Exercise brief -> Extend the market commentary below on emerging-market stocks and China's 2018 slowdown, picking up right after its last sentence.

Provided passage ->
Begin

12/06/2018 12:00 pm EST

Focus: GLOBAL

Lindsey Bell

CFRA Investment Strategist, CFRA, Equity and Fund Research

Since bottoming at the end of October, the MSCI Emerging Market Index (MXEA) and MSCI Asia Ex-Japan Index (MXASJ) have advanced 8.5% and 9.9%, respectively (through Dec. 4). By comparison, the S&P 500 (SPX) has advanced 2.6% from its Nov. 23 low, writes Lindsey Bell Thursday.

While both emerging market indices are still lower year-to-date by double digits, and timing the market is never advised, it does lead one to wonder if the bottom has been put in and the recent run can continue. Valuation, growth prospects and stimulus certainly suggest there is the possibility for the group to continue to prosper. 

China is a key contributor of both the MSCI Emerging Market Index and the MSCI Asia Ex-Japan Index, accounting for 30% and 35% of the market caps of each. In 2018, these indices fell quickly out of favor as the U.S. dollar (USD) began to strengthen following its steady decline in 2017.

Rising interest rates in the U.S. also added pressure to emerging markets saddled with significant amounts of dollar-denominated debt. Finally, as trade tensions between the U.S. and China intensified, emerging market indices collapsed to bear and near-bear market territory (a decline of 20% or more). The Shanghai index was most significantly impacted, declining 24.8% through its October 18 low.

President Trump’s 25% tariffs on $50 billion worth of Chinese goods went into effect in July ($34 billion) and August ($16 billion), with China retaliating with $50 billion of tariffs on U.S. goods with the same effective dates.

The trade situation escalated in September when 10% tariffs were levied on $200 billion worth of Chinese goods. The two markets diverged, with the S&P 500 soaring to a new all-time high just before the second round of tariffs went into effect on September 24.

China, on the other hand, witnessed a steady decline it its stock market and an acceleration in the deterioration of economic activity. China’s economy was set to slow in 2018 given its focus on reducing debt, but trade actions expedited the slowdown. In the third quarter, China’s GDP slipped to 6.5%, its lowest level since 2009. Manufacturing data slowed to a level just above expansionary and fixed asset investments, a key indicator of GDP, have also slowed to levels not seen since 2000. 

In response, China sought to support the economy and offset the tariff induced slowdown with reductions in the reserve requirements for banks, a stimulus package (in July) and currency devaluations. Additionally, the government has backed off its efforts to reduce debt.

As the world’s largest exporter, China has used currency as a key tool to control prices in periods of significant dollar strength. Moves in the yuan (CNY) have been met with significant market volatility in the past. This year has been different, with the U.S. markets barely budging as the yuan approached 6.95. The Shanghai index moved lower but not in the knee-jerk manner it did in reaction to devaluations in 2015 and 2016. Indicating a more orderly devaluation process.

End

Given entries ->
Begin

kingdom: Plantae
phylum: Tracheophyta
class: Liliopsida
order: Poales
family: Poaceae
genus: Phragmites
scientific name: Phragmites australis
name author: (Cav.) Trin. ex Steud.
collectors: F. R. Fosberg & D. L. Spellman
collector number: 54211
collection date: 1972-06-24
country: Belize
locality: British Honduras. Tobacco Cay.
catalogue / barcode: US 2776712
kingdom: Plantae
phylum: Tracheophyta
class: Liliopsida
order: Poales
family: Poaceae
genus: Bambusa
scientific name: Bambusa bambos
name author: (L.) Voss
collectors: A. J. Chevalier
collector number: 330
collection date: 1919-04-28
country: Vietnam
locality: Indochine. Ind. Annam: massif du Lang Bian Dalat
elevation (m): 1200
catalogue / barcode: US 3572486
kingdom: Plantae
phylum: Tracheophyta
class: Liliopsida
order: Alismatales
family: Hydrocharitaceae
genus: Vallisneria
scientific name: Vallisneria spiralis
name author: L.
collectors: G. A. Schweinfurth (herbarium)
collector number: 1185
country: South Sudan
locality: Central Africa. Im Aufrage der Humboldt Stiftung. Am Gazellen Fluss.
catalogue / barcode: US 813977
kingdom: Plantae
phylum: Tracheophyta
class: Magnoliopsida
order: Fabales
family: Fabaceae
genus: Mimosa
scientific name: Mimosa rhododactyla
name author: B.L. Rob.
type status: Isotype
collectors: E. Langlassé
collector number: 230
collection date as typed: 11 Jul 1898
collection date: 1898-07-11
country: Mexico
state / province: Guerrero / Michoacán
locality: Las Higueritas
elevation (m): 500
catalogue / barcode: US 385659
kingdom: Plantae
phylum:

End

Reply ->
For manufacturing, the currency devaluations were a boon in 2015 and 2016, but the move this year has not had the same effect on the manufacturing economy. PMI data from China slipped to 50.2 in October, the lowest level since July 2016. With a more favorable valuation of the yuan driving less upside than in the past, further moves to devalue the currency may be less likely. Additionally, the trade truce between Presidents Trump and Xi has led to the strengthening of China’s currency (chart below).

chart 1

The strong dollar has been trouble for other emerging markets, like Turkey, Brazil and South Korea, who carry large amounts of dollar-denominated debt.

In total, $3.7 trillion of dollar-denominated debt is outstanding in emerging market economies, the highest level on record. This issue is compounded by rising interest rates, courtesy of the Federal Reserve, which increases the amount owed by the borrowing entity. Notably, not all emerging markets are as highly levered. Indonesia, Nigeria and South Africa have grown dollar-debt levels less quickly and debt-to-GDP is less of a concern. 

Currently, Action Economics expects the dollar to remain stable near current levels throughout 2019. CFRA believes it is possible that the dollar could be pressured as growth domestically slows from the fiscal-stimulus-driven growth of 2018.

In the U.S., GDP growth is expected to slow to 2.5% in 2019 from 2.9% in 2018, according to the International Monetary Fund (IMF). Despite this, emerging market growth is still expected to significantly exceed advanced developed economies. The IMF projects GDP for emerging and developed Asia to total 6.3% in 2019, compared to 6.5% in 2018. 

While there is some confusion as to what exactly has been agreed to in the meeting between Trump and Xi at the G-20 Summit on December 1, it is clear that there won’t be an escalation of tariffs at the start of 2019, or for the next 90 days.

CFRA sees the move as a positive step toward resolving an issue that is a key risk to global growth.

Ultimately, we believe the two sides will come to an agreement on trade and tariffs will be removed. There is too much to lose otherwise.

For Trump, it is the risk of losing re-election in 2020 from a sharp decline in economic strength. For Xi, the Chinese economy is already showing signs of deterioration. While we are encouraged by simulative efforts, a full-blown trade war could knock the second largest economy in the world and the global economy into recession. 

With trade talks continuing and moving in the right direction, the dollar stabilizing (with the potential to decline slightly), fiscal and monetary stimulus in China and interest rate increases in the U.S. set to slow in the coming year, CFRA became positive on the emerging markets in October.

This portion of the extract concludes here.